There is yet another kind of role which we might dub 'reified role', but most organizations would call a 'position', such as Dean of the Engineering School. Such a role exists as a thing in the UoD, even when no thing plays the role.
Put another way, the different notions of 'role' can be modeled in OWL as a Property, a Property slot, a Class, or an Individual, according to what one intends by the term 'role' and how one expects to use it in making inferences.
I do expect that an expert in one of the cognitive science disciplines can tell us that 'role' is carefully defined in that discipline and should be used only with that intent. (In particular, I'm pretty sure Pat used the term carefully, with the accepted
meaning in some discipline.) But the literature of the information sciences is littered with uses of 'role' that appeal to the intuition of the reader to determine what is meant. Even worse, some of the literature "defines" the term in such a way that it
is not clear which of the above is intended.
-Ed
-----Original Message-----
From: ontolog-forum-bounces@xxxxxxxxxxxxxxxx [mailto:ontolog-forum-bounces@xxxxxxxxxxxxxxxx] On Behalf Of John F Sowa
Sent: Friday, October 16, 2015 4:31 PM
To: ontolog-forum@xxxxxxxxxxxxxxxx
Subject: Re: [ontolog-forum] A Question About Mathematical Logic
On 10/16/2015 1:44 PM, Obrst, Leo J. wrote:
> Example: Student. Employee. Buyer. Seller. And so on.
> These are roles, and can be characterized in a role hierarchy, if one
> wishes.
I agree that it's important to distinguish roles. In my CS book (1984), I distinguished them as role type (e.g., Student) vs.
natural type (e.g., Human). Nouns that represent role types have more typical or expected relationships than those that represent natural types. But natural types also have expected relationships (e.g., Human vs Elephant vs Rose vs Cabbage).

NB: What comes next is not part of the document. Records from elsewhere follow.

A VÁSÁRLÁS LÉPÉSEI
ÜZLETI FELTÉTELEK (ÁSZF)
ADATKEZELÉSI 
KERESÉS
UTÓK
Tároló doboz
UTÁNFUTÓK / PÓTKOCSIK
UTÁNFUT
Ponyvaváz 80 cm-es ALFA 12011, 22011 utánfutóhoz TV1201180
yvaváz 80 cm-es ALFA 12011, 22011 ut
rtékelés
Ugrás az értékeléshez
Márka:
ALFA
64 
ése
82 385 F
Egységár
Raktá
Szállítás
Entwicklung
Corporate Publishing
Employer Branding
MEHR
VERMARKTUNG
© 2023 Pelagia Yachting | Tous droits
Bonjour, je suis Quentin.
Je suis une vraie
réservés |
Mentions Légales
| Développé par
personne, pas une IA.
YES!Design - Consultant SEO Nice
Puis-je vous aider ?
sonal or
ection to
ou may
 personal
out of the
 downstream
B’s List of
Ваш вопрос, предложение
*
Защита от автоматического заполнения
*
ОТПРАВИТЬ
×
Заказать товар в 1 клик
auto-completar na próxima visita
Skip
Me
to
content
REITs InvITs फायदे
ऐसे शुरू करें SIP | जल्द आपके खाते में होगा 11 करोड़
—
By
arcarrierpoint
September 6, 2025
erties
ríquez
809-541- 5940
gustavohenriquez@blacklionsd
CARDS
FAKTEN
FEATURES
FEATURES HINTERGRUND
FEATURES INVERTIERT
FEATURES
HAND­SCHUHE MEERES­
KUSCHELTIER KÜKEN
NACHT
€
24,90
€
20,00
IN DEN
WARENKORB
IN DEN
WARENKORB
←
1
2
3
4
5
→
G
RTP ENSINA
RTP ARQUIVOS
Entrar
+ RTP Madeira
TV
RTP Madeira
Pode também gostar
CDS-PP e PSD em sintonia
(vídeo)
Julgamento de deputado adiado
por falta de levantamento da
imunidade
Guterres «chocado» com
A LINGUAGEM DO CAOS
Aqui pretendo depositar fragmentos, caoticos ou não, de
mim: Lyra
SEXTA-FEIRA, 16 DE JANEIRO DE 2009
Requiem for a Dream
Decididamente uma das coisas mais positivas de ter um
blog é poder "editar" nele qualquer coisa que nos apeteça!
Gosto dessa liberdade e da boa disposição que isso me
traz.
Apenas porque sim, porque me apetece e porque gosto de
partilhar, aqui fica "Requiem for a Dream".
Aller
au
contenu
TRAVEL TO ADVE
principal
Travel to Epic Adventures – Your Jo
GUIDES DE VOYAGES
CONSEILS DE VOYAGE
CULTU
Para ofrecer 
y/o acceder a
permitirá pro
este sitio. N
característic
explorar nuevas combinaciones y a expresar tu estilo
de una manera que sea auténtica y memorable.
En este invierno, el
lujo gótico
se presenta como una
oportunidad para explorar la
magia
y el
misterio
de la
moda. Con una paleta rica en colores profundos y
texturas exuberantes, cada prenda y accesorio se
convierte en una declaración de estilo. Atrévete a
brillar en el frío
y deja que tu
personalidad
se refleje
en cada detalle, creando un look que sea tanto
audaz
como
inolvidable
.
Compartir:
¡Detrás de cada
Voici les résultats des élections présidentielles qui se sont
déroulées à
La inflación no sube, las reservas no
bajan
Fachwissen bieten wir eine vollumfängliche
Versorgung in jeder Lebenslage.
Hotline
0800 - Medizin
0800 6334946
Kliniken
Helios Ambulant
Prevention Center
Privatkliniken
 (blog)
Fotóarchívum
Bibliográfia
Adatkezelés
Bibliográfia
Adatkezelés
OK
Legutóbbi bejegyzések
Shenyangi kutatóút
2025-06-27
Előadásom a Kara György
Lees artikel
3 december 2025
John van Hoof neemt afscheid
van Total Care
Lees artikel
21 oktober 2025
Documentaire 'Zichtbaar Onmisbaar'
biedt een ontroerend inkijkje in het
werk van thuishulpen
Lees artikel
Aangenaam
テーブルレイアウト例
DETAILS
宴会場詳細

> But e.g., Student is not a subclass of Person (or, more clearly Human).
That is a prime example of a typical confusion. The phrase 'more clearly' is a clue that it's not clear.
A class is normally defined as a set that is characterized by some criterion that may be stated by a monadic predicate. The students in a school form a set that may be represented by a monadic predicate.
Q: Why would anyone claim that 'Student' is not worthy of being a class?
A: Some philosopher said so.
Q: Does that distinction make a difference in how the term is
represented in ordinary language?
A: Role types and natural types are both represented as nouns.
But a noun that represents a role may occur in some phrases
that are not expected for a natural type: e.g., "a student
of physics", "a teacher of physics", but it's unusual to say
"a man of physics". In any case, 'unusual' means "unexpected,
but not impossible".
Q: Does it make a difference in how the term is represented in logic?
A: Not in predicate calculus. But some people choose different
ways of making that distinction in some versions of logic.
Q: Does it make a difference in a theorem prover?
A: No. If you represent all the required, expected, and unusual
relationships, you get the same implications.
Q: So why does anyone make that distinction?
A: Because some philosopher said so.
Q: Do all philosophers agree on that point?
A: No. Some say it's a pseudo-problem. Others say there's
a continuum with many borderline cases.
Summary: I have a high regard for good philosophy. But I have little patience with those who make a fetish of distinctions that don't make a difference in computing the implications. I have even less patience when those distinctions create incompatibilities
between systems that happen to make different choices.